What were the Goths like?
by Frank Schaefer
Jordanes in his account of
the Gothic people describes them as smart people who were
respected and even feared by their enemies.
Wherefore the Goths have ever been wiser than other barbarians and
were nearly like the Greeks, as Dio relates, who wrote their
history and annals with a Greek pen. (Jordanes)
This wisdom was certainly evident in their organized confederacy
and it explains their battle successes and conquests.
Descriptions of the Gothic people’s physical appearance are rare.

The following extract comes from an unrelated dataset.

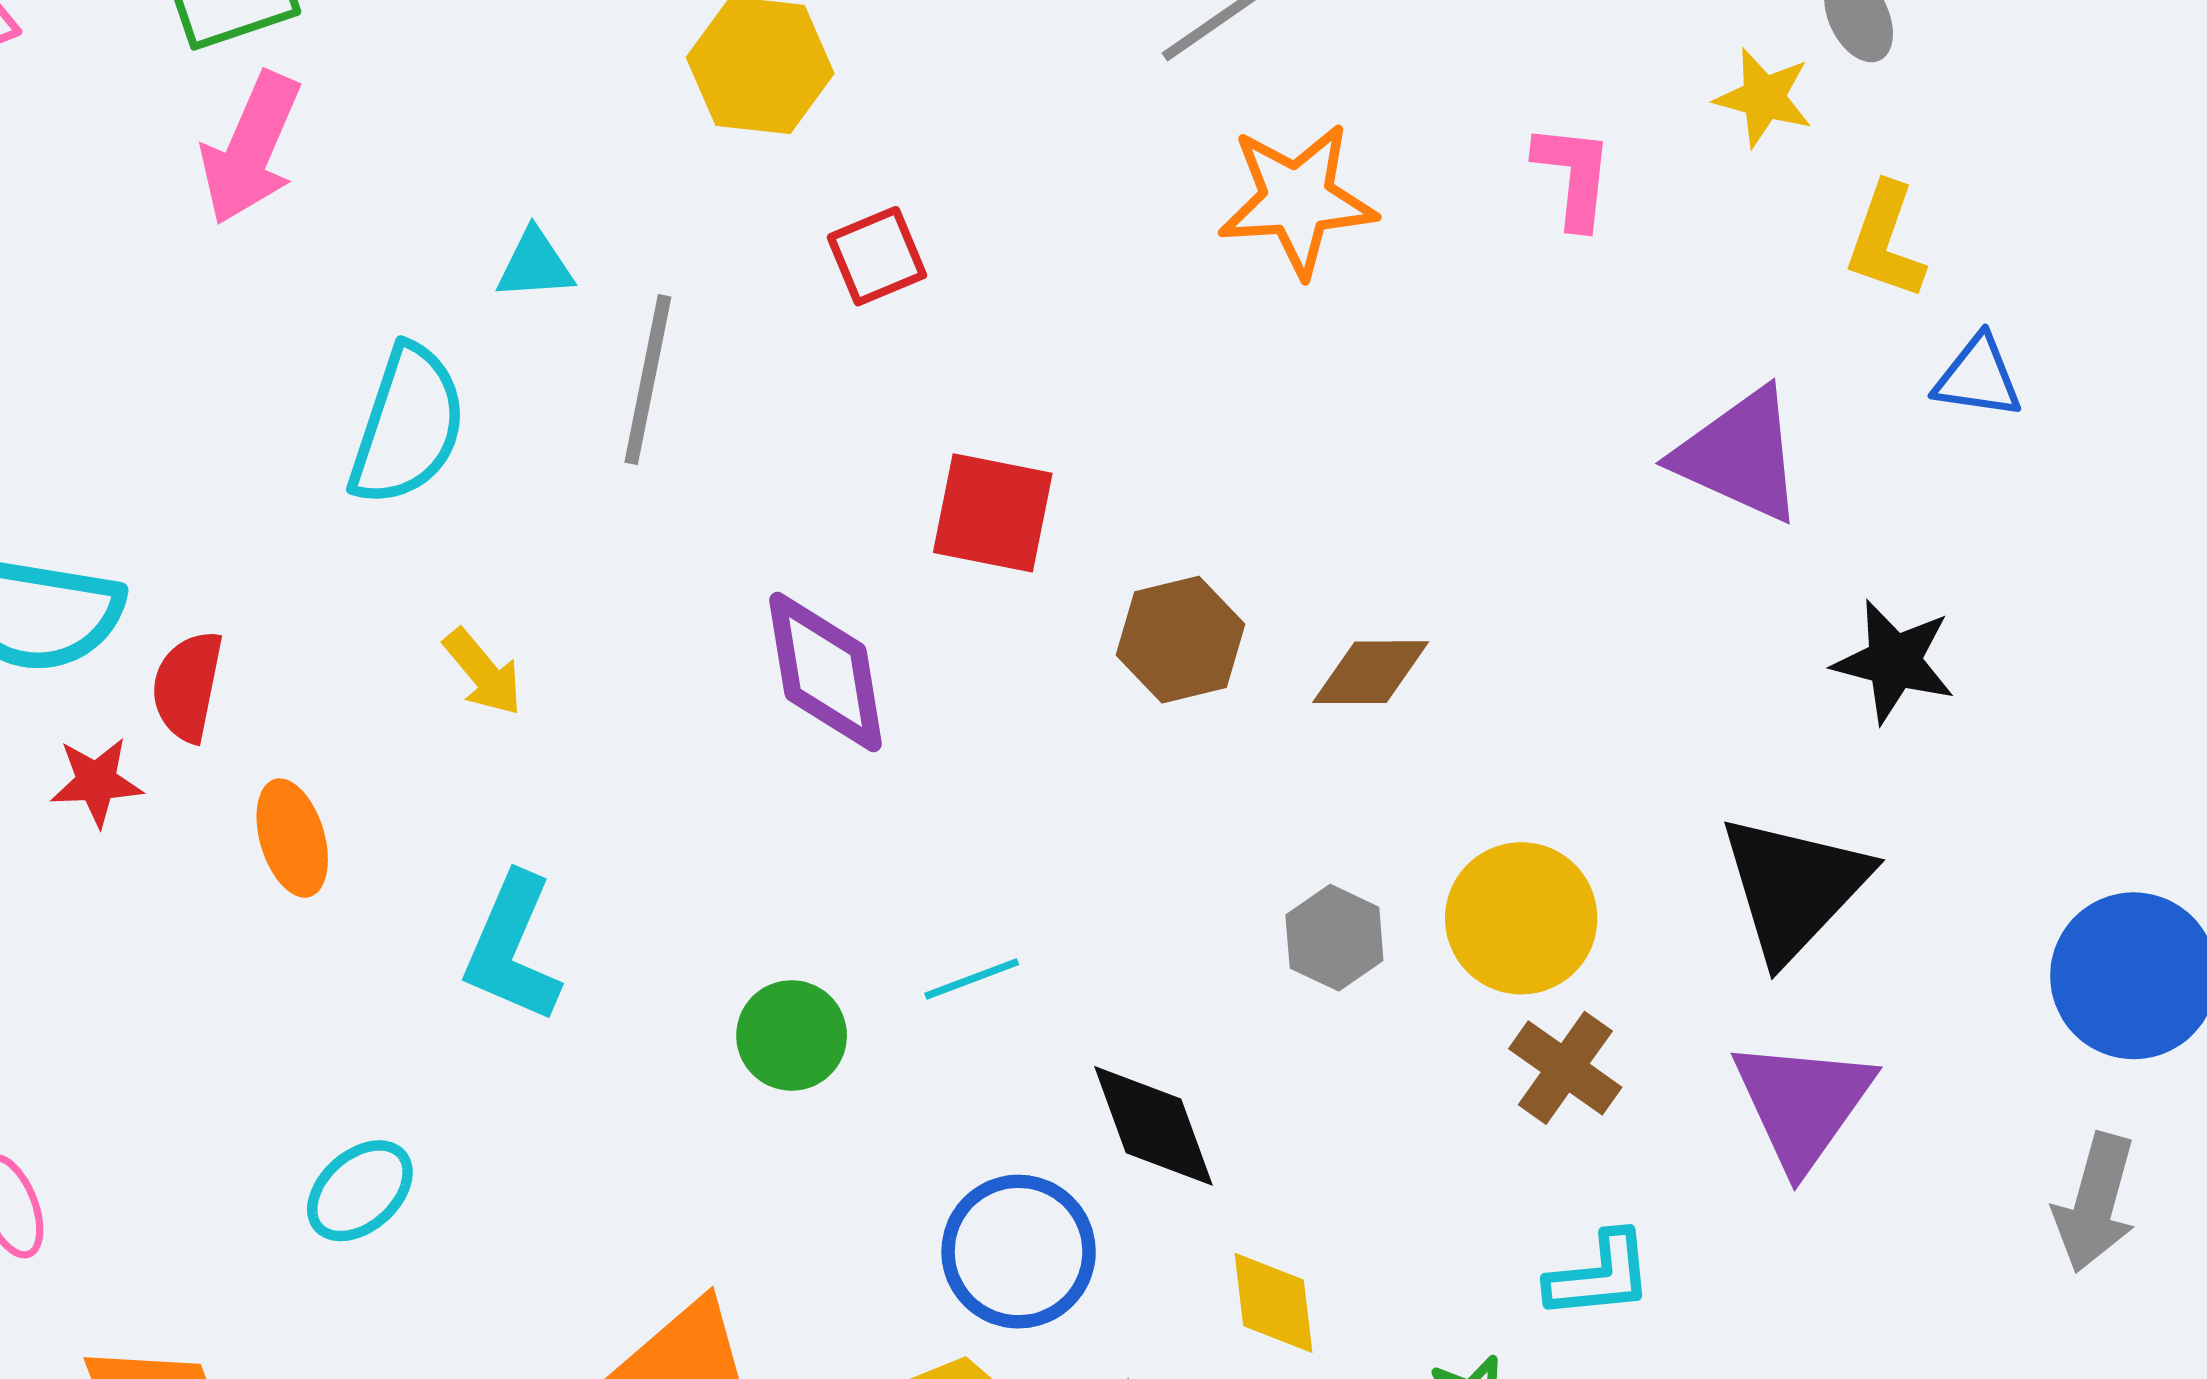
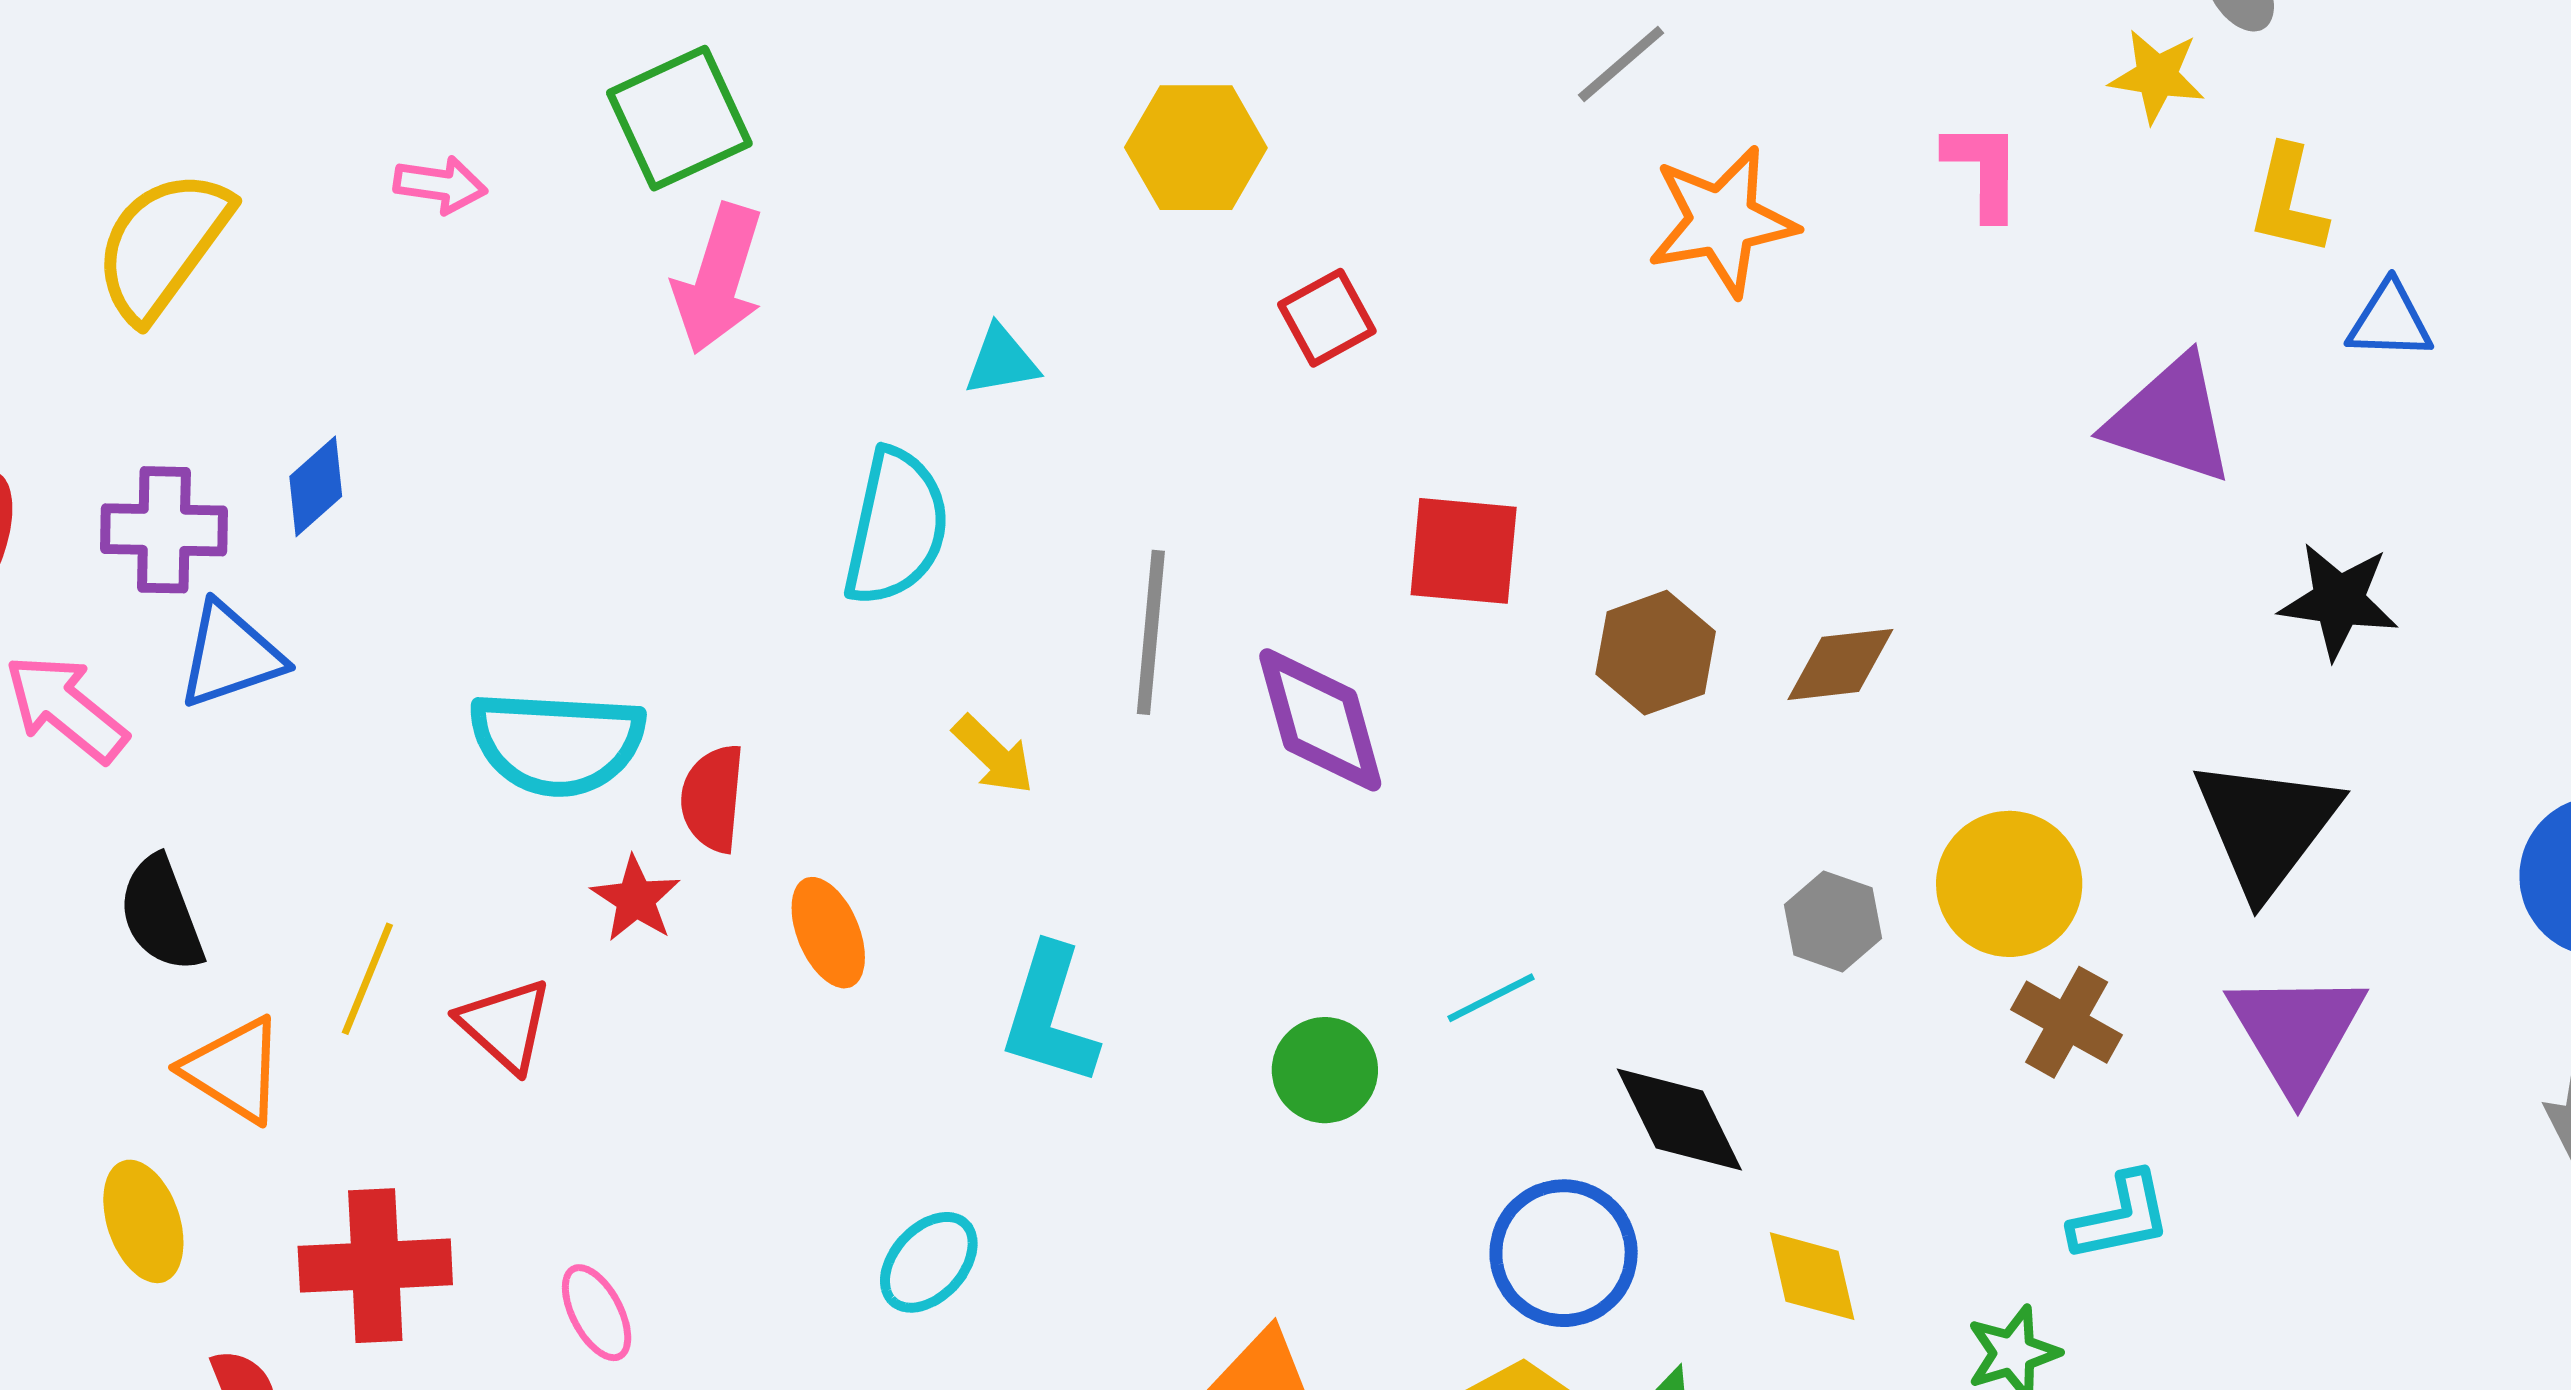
gray line: (648, 380) -> (1151, 632), moved
red star: (96, 782) -> (636, 899), turned -30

They are generally described as tall, robust, light skinned and
fair-haired.
A quote from Procopius of Caesarea (the principal Roman historian
of the 6th century) is one of few descriptions that were handed
down to us in History of the Wars. Book III. II:
There were many Gothic nations in earlier times, just as also at
the present, but the greatest and most important of all are the
Goths, Vandals, Visigoths, and Gepaedes. In ancient times,
however, they were named Sauromatae and Melanchlaeni;[14] and
there were some too who called these nations Getic. All these,
while they are distinguished from one another by their names, as
has been said, do not differ in anything else at all. For they all
have white bodies and fair hair, and are tall and handsome to look
upon, and they use the same laws and practice a common religion.
For they are all of the Arian faith, and have one language called
Gothic; and, as it seems to me, they all came originally from one
tribe, and were distinguished later by the names of those who led
each group.
The Court Church at Innsbruck, Austria displays a bronze statue of
Visigoth king and Roman vassal Theodoric the Great who lived in
the early 6th century C.E. and who briefly united all Gothic
tribes (including their cousins, the Vandals) in the 520s. In this
depiction, Theodoric is portrayed as a Germanic man with close set
round eyes and a slim long nose, donning a battle armor. In
another depiction of him on a coin, these attributes are
confirmed.
However, if it is true that the Goths became a widely
heterogeneous people (see Gothic Society and Beliefs), we can
expect them to have blended with the original native Europeans as
well as with other Germanic tribes. It is reasonable to assume
that over time, as the Gothic people intermarried, they looked
much more like the people of the areas they settled in, though
light-colored skin, eyes and hair may still have been more
frequent traits in Gothic tribes as compared to other tribes.